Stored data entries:

• • • • •

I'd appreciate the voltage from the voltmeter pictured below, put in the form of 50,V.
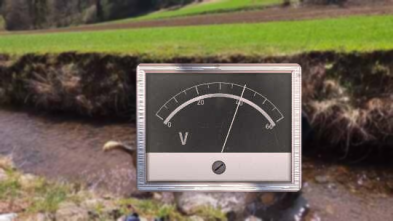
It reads 40,V
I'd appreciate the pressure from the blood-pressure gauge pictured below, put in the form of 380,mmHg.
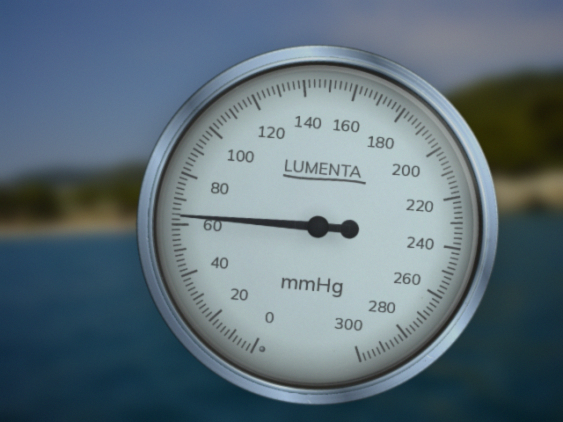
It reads 64,mmHg
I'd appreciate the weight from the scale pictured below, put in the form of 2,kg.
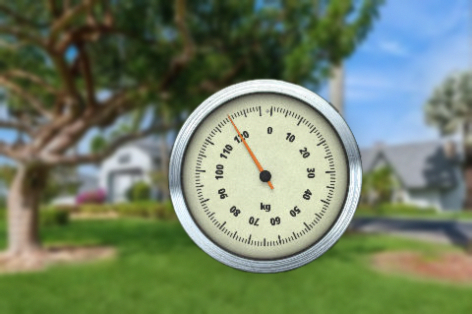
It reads 120,kg
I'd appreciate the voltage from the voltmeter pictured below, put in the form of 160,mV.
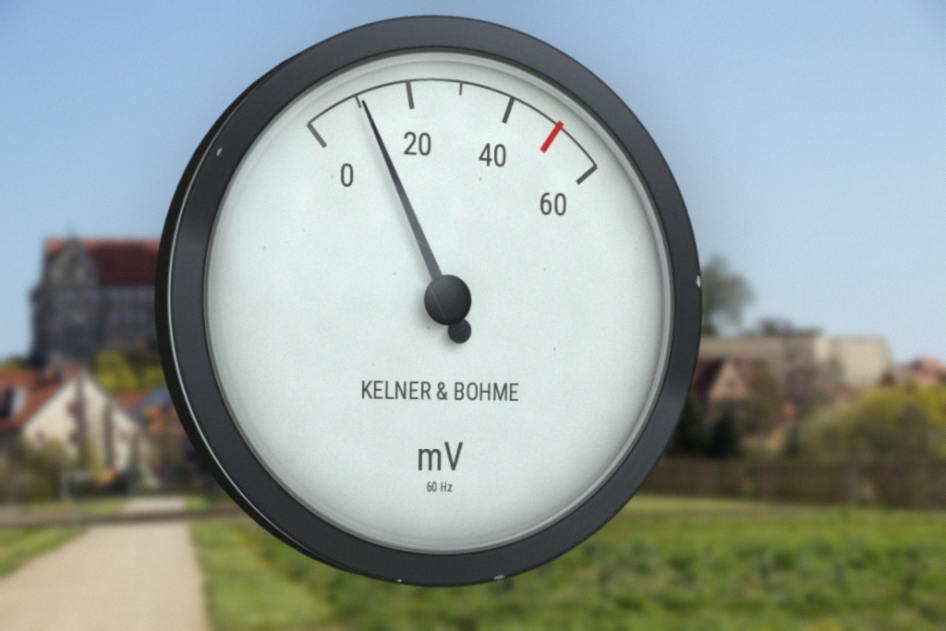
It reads 10,mV
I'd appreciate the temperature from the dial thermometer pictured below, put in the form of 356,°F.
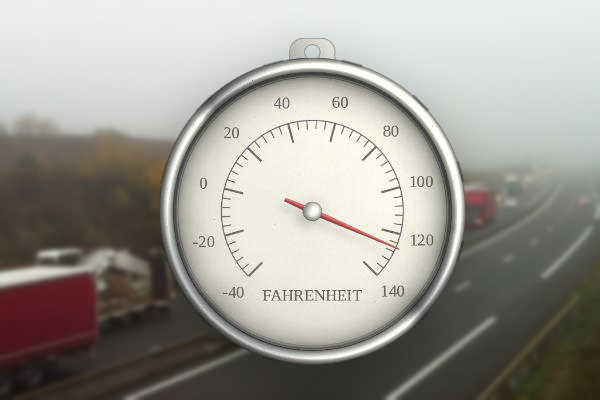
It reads 126,°F
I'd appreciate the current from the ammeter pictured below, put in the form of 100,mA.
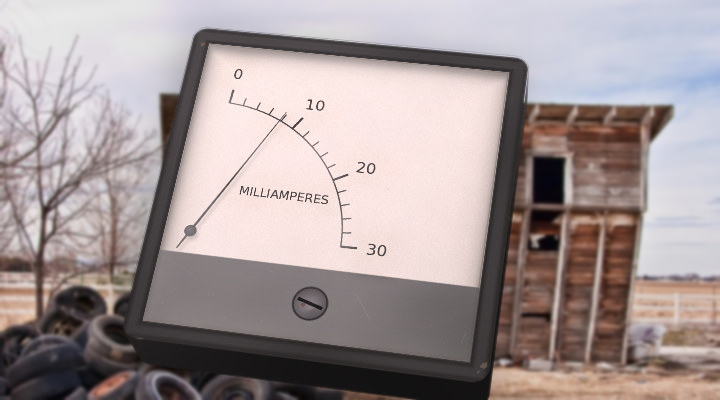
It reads 8,mA
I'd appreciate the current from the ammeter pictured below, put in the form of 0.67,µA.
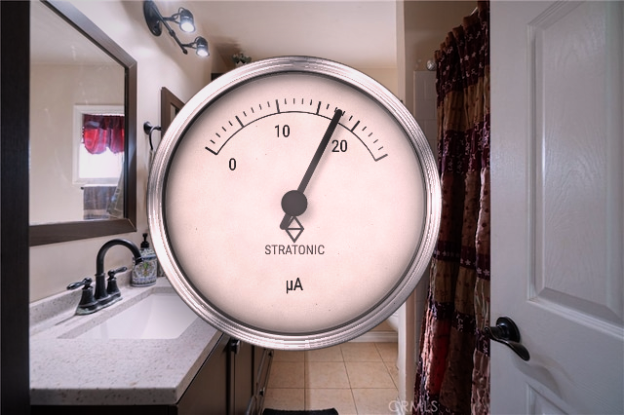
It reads 17.5,µA
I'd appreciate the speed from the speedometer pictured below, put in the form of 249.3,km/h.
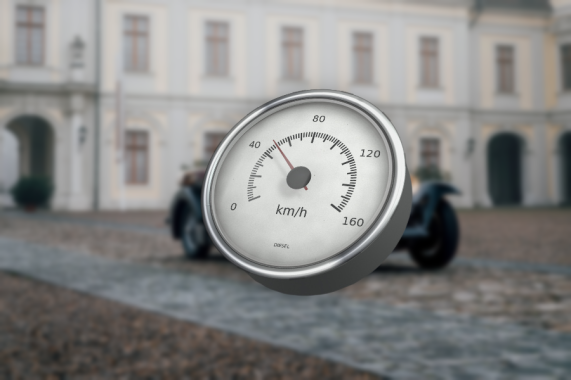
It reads 50,km/h
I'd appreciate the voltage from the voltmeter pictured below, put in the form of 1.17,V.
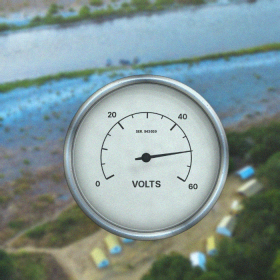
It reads 50,V
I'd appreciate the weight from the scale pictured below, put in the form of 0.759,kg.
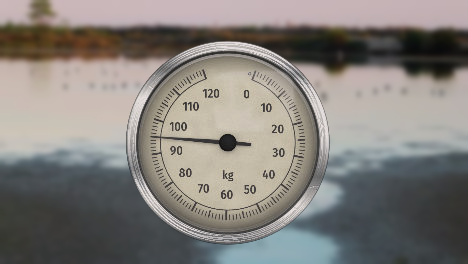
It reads 95,kg
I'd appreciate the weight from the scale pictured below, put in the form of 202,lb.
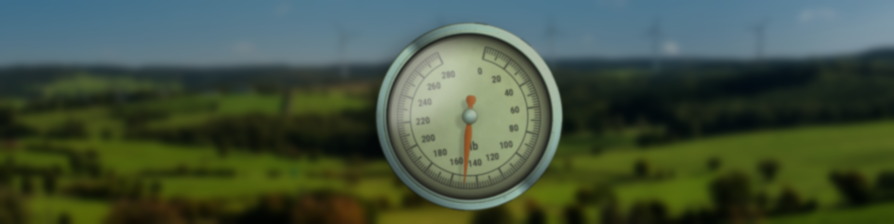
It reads 150,lb
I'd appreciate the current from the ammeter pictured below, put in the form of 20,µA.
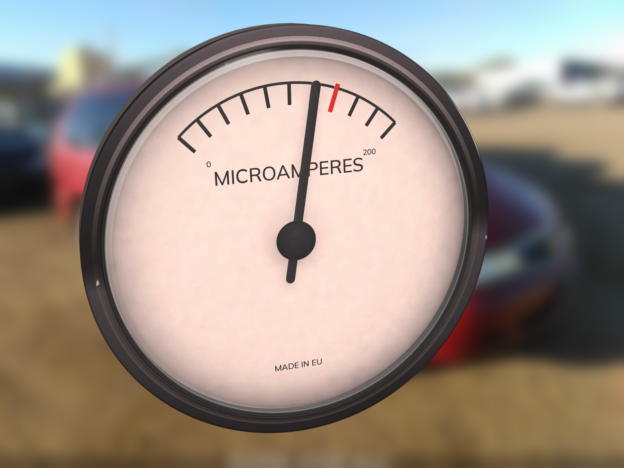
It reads 120,µA
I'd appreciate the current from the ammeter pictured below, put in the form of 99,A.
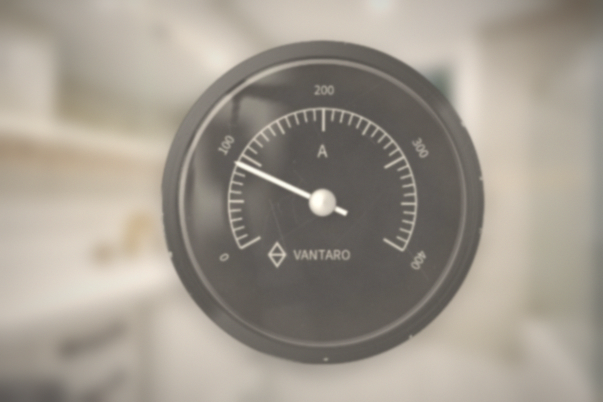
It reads 90,A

• • • • •

Exercise objective: Reproduce every one of the records above word for word, leaving out the pictures.

Task answer:
I'd appreciate the voltage from the voltmeter pictured below, put in the form of 50,V.
It reads 40,V
I'd appreciate the pressure from the blood-pressure gauge pictured below, put in the form of 380,mmHg.
It reads 64,mmHg
I'd appreciate the weight from the scale pictured below, put in the form of 2,kg.
It reads 120,kg
I'd appreciate the voltage from the voltmeter pictured below, put in the form of 160,mV.
It reads 10,mV
I'd appreciate the temperature from the dial thermometer pictured below, put in the form of 356,°F.
It reads 126,°F
I'd appreciate the current from the ammeter pictured below, put in the form of 100,mA.
It reads 8,mA
I'd appreciate the current from the ammeter pictured below, put in the form of 0.67,µA.
It reads 17.5,µA
I'd appreciate the speed from the speedometer pictured below, put in the form of 249.3,km/h.
It reads 50,km/h
I'd appreciate the voltage from the voltmeter pictured below, put in the form of 1.17,V.
It reads 50,V
I'd appreciate the weight from the scale pictured below, put in the form of 0.759,kg.
It reads 95,kg
I'd appreciate the weight from the scale pictured below, put in the form of 202,lb.
It reads 150,lb
I'd appreciate the current from the ammeter pictured below, put in the form of 20,µA.
It reads 120,µA
I'd appreciate the current from the ammeter pictured below, put in the form of 99,A.
It reads 90,A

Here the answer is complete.